# Tough chicken skin



## bucktailer

Well I have been smoking a ton on the 84 deluxe lately.  Ribs and shoulder are coming out fantastic.  The smoker is just so easy to use.  Burns about 10-15 splits of wood for about a 8 hour cook, pretty efficient for its size.  Anyway, I have been having trouble with my chicken.  I have been cooking quarters and then meat is always great tasting and moist, however the skin is down right tough. I have been cooking between 225 and 275 and the chicken is usually on between 2 and 3 hours.  I use a rub, no brine as I dont love brined chicken.  Anyway, I was wondering i someone can give me some pointers on how to keep the skin a bit more tender.  Thanks.


----------



## squirrel

Do you pat the chicken dry? I make sure mine is very dry. I even put it on a sheet pan after patting down with paper towels to let it air dry for a couple of hours in the fridge before I smoke it.  I like to put the majority of a rub under the skin and a light dusting on the skin.


----------



## SmokinAl

Chicken has to be smoked at around 300 to get crispy skin. If you smoke it at a lower temp then you have to crisp the skin up on a hot grill for a few minutes. You may want to try this recipe. It's for pulled chicken.

Pulled chicken & bacon

My all time favorite is smoke it at 225. While it's smoking fry up some bacon until crispy. Take the bacon & put on a paper towel, but leave the grease in the pan. When the chicken is done, take the skin off chop it into little pieces & put it in the fry pan in the bacon grease, fry it until it's crispy. Pull the chicken & put in a large mixing bowl. Chop the bacon up & combine the bacon & skin with the pulled chicken. toss them together & serve.

→ **Task 1**
Please quote the chicken-skin thread word for word, starting with "Do you pat the" and going on through "for pulled chicken.".
→ **Task 2**
Continue the forum thread about tough smoked chicken skin from the point where it stops.
The listing after the chicken-skin thread plays no part here.

→ **Extracted material**
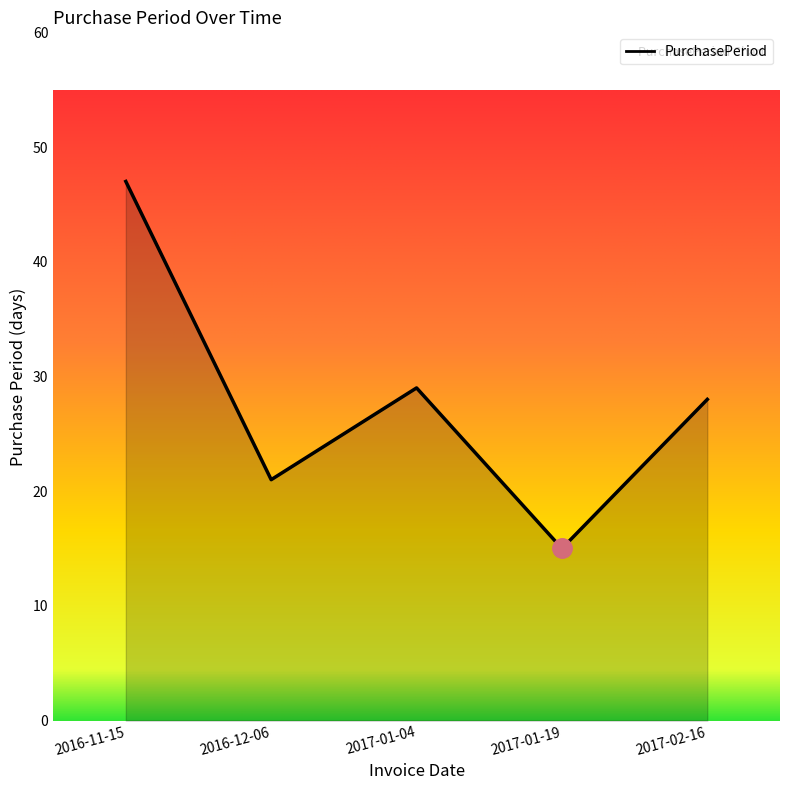

Reading left to right, what are all the values shown in this chart?

2016-11-15=47	2016-12-06=21	2017-01-04=29	2017-01-19=15	2017-02-16=28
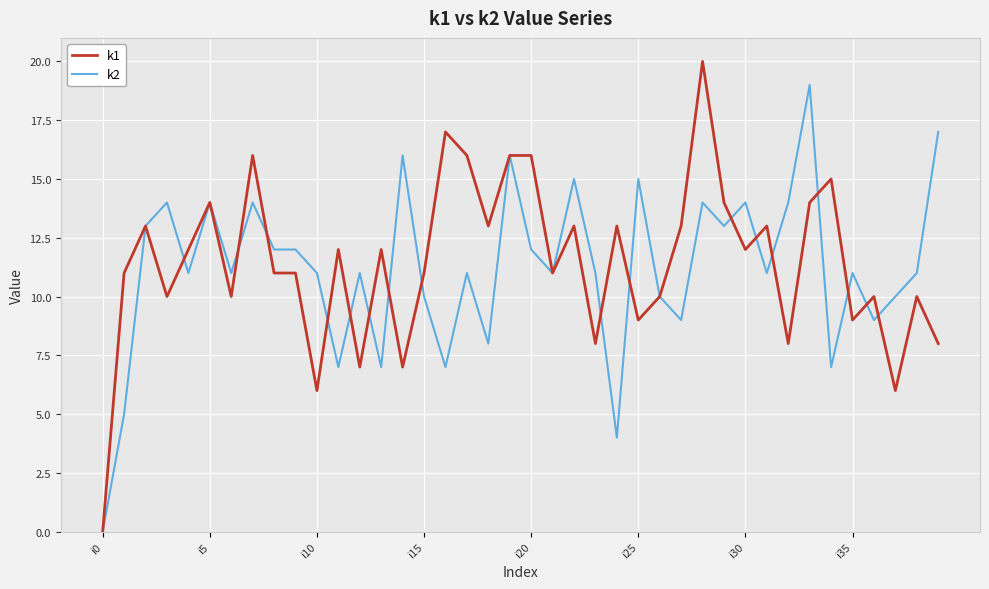

List the series in order of their peak value, highest first.

k1, k2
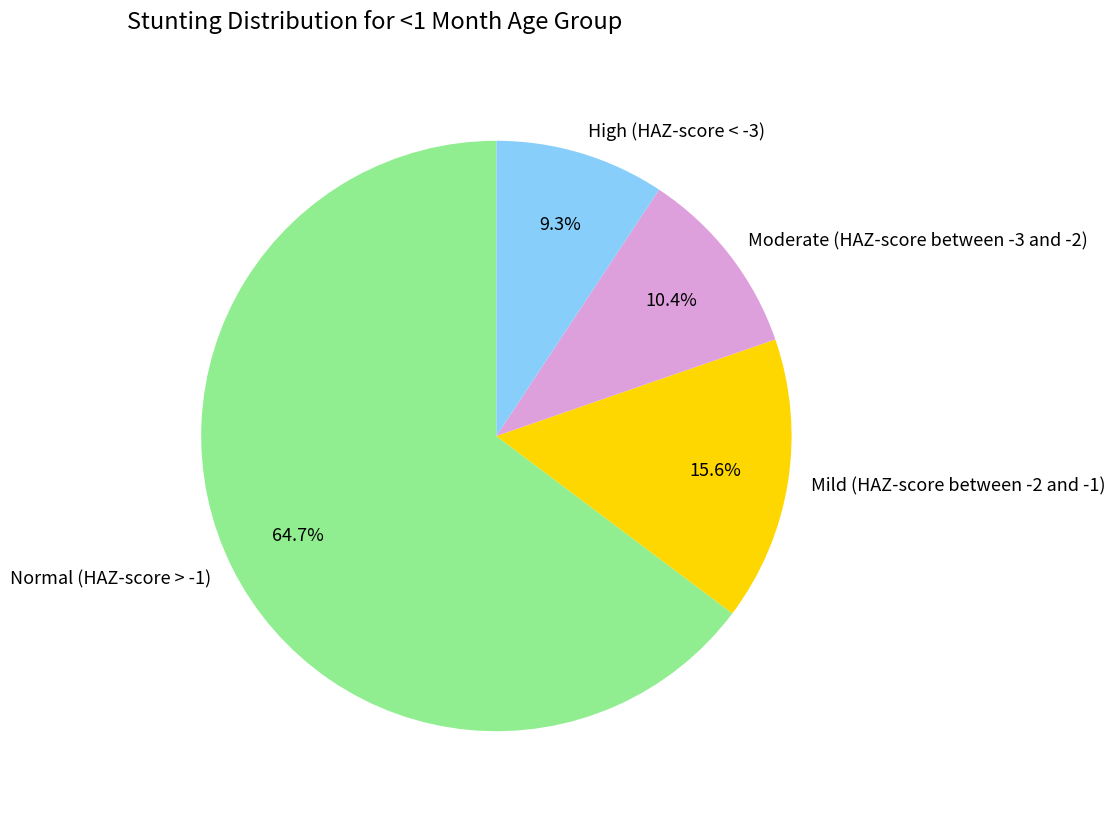

Between Mild (HAZ-score between -2 and -1) and Normal (HAZ-score > -1), which is larger?

Normal (HAZ-score > -1)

→ **Written response 1**
Do you pat the chicken dry? I make sure mine is very dry. I even put it on a sheet pan after patting down with paper towels to let it air dry for a couple of hours in the fridge before I smoke it.  I like to put the majority of a rub under the skin and a light dusting on the skin.


----------



## SmokinAl

Chicken has to be smoked at around 300 to get crispy skin. If you smoke it at a lower temp then you have to crisp the skin up on a hot grill for a few minutes. You may want to try this recipe. It's for pulled chicken.

→ **Written response 2**
----------



## bucktailer

SOunds really good AL.  Thanks for the replys.  SO you think that the skin gets too dry by cooking it at a lower temp?  The skin last smoke was definately not dry of moisture, how does the water make the skin tough?  I will try keeping it real dry next time.  ANy other pointers?  Thanks


----------



## miamirick

i love chicken also   but always have rubbery skin   the only way ro get it right is to finish it on a hot grill and the skin will crisp up


----------



## SmokinAl

What Rick said, also someone suggested rubbing mayo on the skin before smoking & that would crisp it up. Haven't tried it, but may the next chicken I do.


----------



## forluvofsmoke

Have you considered preparing it naked (skin-less)? There's no law that states a bird will get dry if you cook it without the skin. I've smoked skinless whole birds, quarters and pieces. We like our smoked chicken better this way than skin-on, and it only takes a minute or two to remove the skin. The smoke actually will penetrate into the meat and even give you a nice smoke ring to boot with a gas or charcoal fired smoker. A light to moderate smoke with and combination of apple, pecan or cherry gives a very nice flavor. I find little smoke flavor with a skin-on bird, except for the skin itself, yet, with a skin-less bird, it is a deep flavor as you would find with any other meat.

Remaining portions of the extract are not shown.